Os músicos viajam muito, mas conhecem pouco: “Pessoalmente gosto de viajar sozinho. Antes disto tudo acontecer, tinha tido os meus concertos em Viena, Turquia e nos Estado Unidos. Gosto sempre de ter momentos para mim, para estar especialmente com as pessoas, as relações turísticas interessam-me menos. Para mim conhecer uma cidade é conhecer pessoas que lá vivem. Mas, cada músico é diferente, não podemos generalizar. Na Póvoa temos o mar à frente dos nossos hotéis, a nossa comida é excelente e os artistas ficam felizes com o que veem e comem. Sabemos também que cada um tem e quer a sua paz. Damos a liberdade de descobrirem por si o que desejam. No ano passado a orquestra Russa, como era a primeira vez que vinha a Portugal, viveu a Póvoa com muita intensidade”.

Desde Março que praticamente pararam os espectáculos, mas recordou Raul Costa, os músicos tiveram que continuar a ensaiar e a estudar as obras sem saberem quando voltariam ao palco: “Foi e continua a ser um ano terrivelmente triste. Não é só ter comida e pão na mesa, mas a necessidade interior que temos de partilhar, tal como o público de ouvir e assistir aos concertos. Tenho muitos amigos que sofrem bastante com esta situação. Há muita gente que precisa continuar para acreditar. Gostava de ter uma resposta mais positiva, mas este tempo bloqueia. É uma incerteza constante. Havia muitas pessoas que trabalhavam basicamente para os concertos. Claro que se descobriram outras formas, um outro amor pelo trabalho que se executa para si próprio. Ou seja, temos mais tempo para entrar dentro de uma obra. Mas, temos que reconhecer, o que nos faz andar para a frente é o facto de sabermos que vamos tocar para um público, ter oportunidade de partilhar todo o nosso empenho e sentimento”.

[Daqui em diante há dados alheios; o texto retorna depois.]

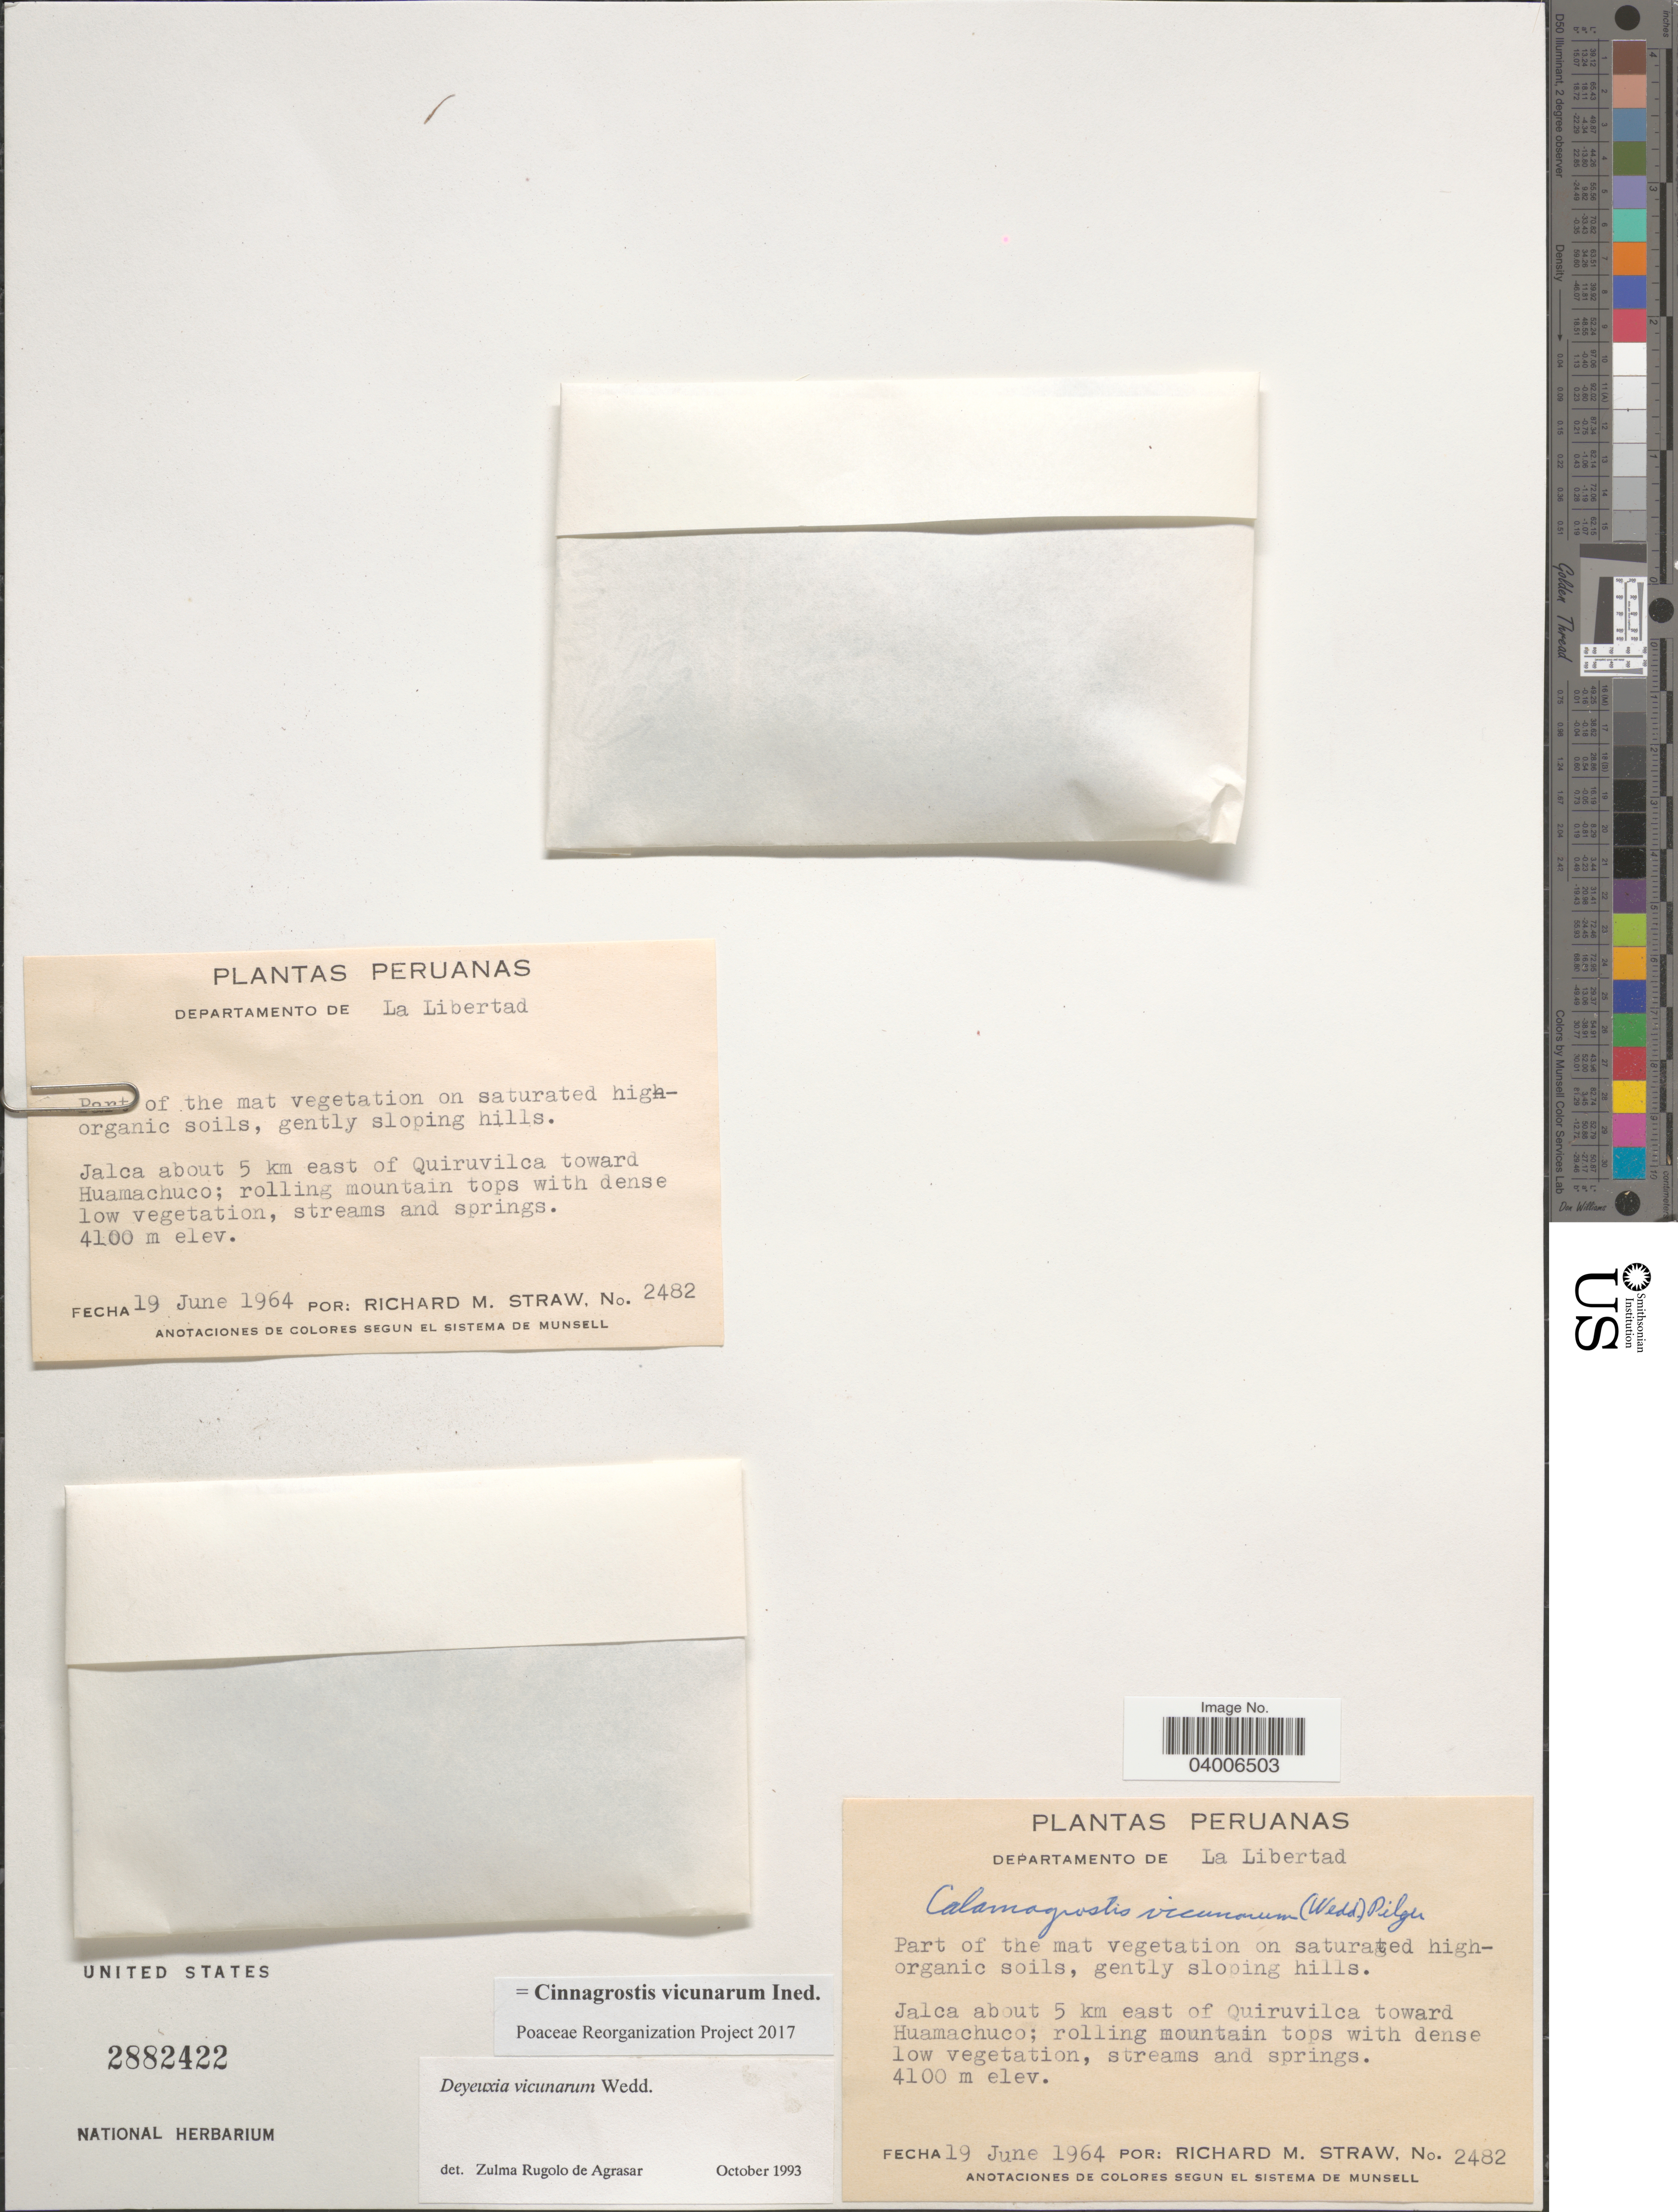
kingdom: Plantae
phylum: Tracheophyta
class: Liliopsida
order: Poales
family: Poaceae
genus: Cinnagrostis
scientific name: Cinnagrostis vicunarum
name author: (Wedd.) P.M. Peterson et al.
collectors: R. M. Straw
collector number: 2482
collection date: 1964-06-19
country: Peru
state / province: La Libertad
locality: Departamento de La Libertad. Jalca about 5 km east of Quiruvilca toward Huamachuco; rolling mountain tops with dense low vegetation, streams and springs.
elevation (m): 4100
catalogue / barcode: US 2882422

Como músico e intérprete Raul da Costa não acredita que isso possa influenciar futuras programações do Festival: “O que influencia na escolha é a experiência que somamos como músico, como ouvinte, como professor. Ou seja, a relação que temos com a música a nível geral. O meu instrumento é o piano, mas antes de ser pianista sou músico e, para mim a música é muito para além do piano. E o piano é muito mais que um instrumento. Quando toco piano tento pensar em muitos instrumentos juntos, como se os estivesse a tocar. O que me identifica como músico é o interesse por muitos e variados tipos de música. Ser músico é muito mais que um instrumento, o instrumento é o caminho para a obra, o bem maior que é a música. Um músico é um estado de vida, não se liga ou desliga no botão. A necessidade de sentir música com a necessidade de ouvir está ligada às emoções de cada um. Eu não consigo desligar e por isso, o Festival é uma coisa natural, um acréscimo à minha vida. Sendo eu o director e programador, isto que penso será espelhado no Festival. Espero que as pessoas compreendam, possam e saibam usufruir”.